I have a client who I’ve been working with for almost 12 years. I know a lot of people there, and over those years I’ve seen a lot of changes. I feel like we have a great relationship of trust and mutual support, and I’ve always done my best to provide the very best service for them.

All of a sudden, this week someone in the Legal department decided that we have to slam the brakes on all of the projects we’re doing because there’s no contract with Zing! I explained that I’d signed contracts in the past– probably years ago– but since no one can find them, they felt that we needed to get something in place before we could possibly continue working together.

Last night they sent the contract. It was horrendous– clearly the work of a corporate legal team who wants everything weighted in their favor, at the expense of the little ten-man company who’s working with them. The indemnification clause prevented me from suing them even in cases of “gross negligence or willful misconduct”… in other words, they could intentionally sabotage Zing, and I would be powerless to sue them. Nice. They also required that Zing carry five separate insurance policies with a minimum coverage of over $12 million. Umm, what?

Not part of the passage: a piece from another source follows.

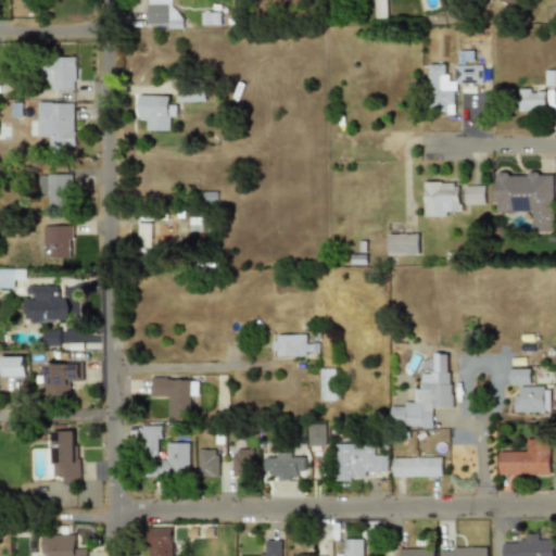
[(148,0),(148,24),(167,24),(167,28),(174,28),(174,0),(148,0)]
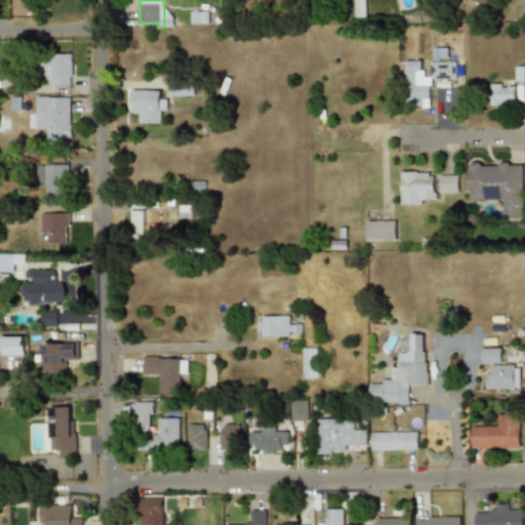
[(354,0),(355,17),(365,16),(364,0),(354,0)]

I wrote a lengthy email identifying all of the clauses I felt were unfair or unreasonable, to which they replied that well, it was certainly my choice to stop working with them. Since they’re a long-time client and provide significant revenue for Zing, it’s not like I’m going to walk away. On the other hand, I’m not about to sign a contract that’s clearly unreasonable. I already went through this legal showdown with Google a few years ago (their contracts are even more lopsided). I may be a small business owner, but I’m not a pushover.

In the end, I decided to reword and strike various parts of the contract before I signed it. That should make things interesting– will they accept my changes, or is this the start of a big negotiation? Of course I had to print two copies and physically mail them… thanks, lawyer-type people, for keeping things back in the Dark Ages before we had email and electronic signatures. Sheesh.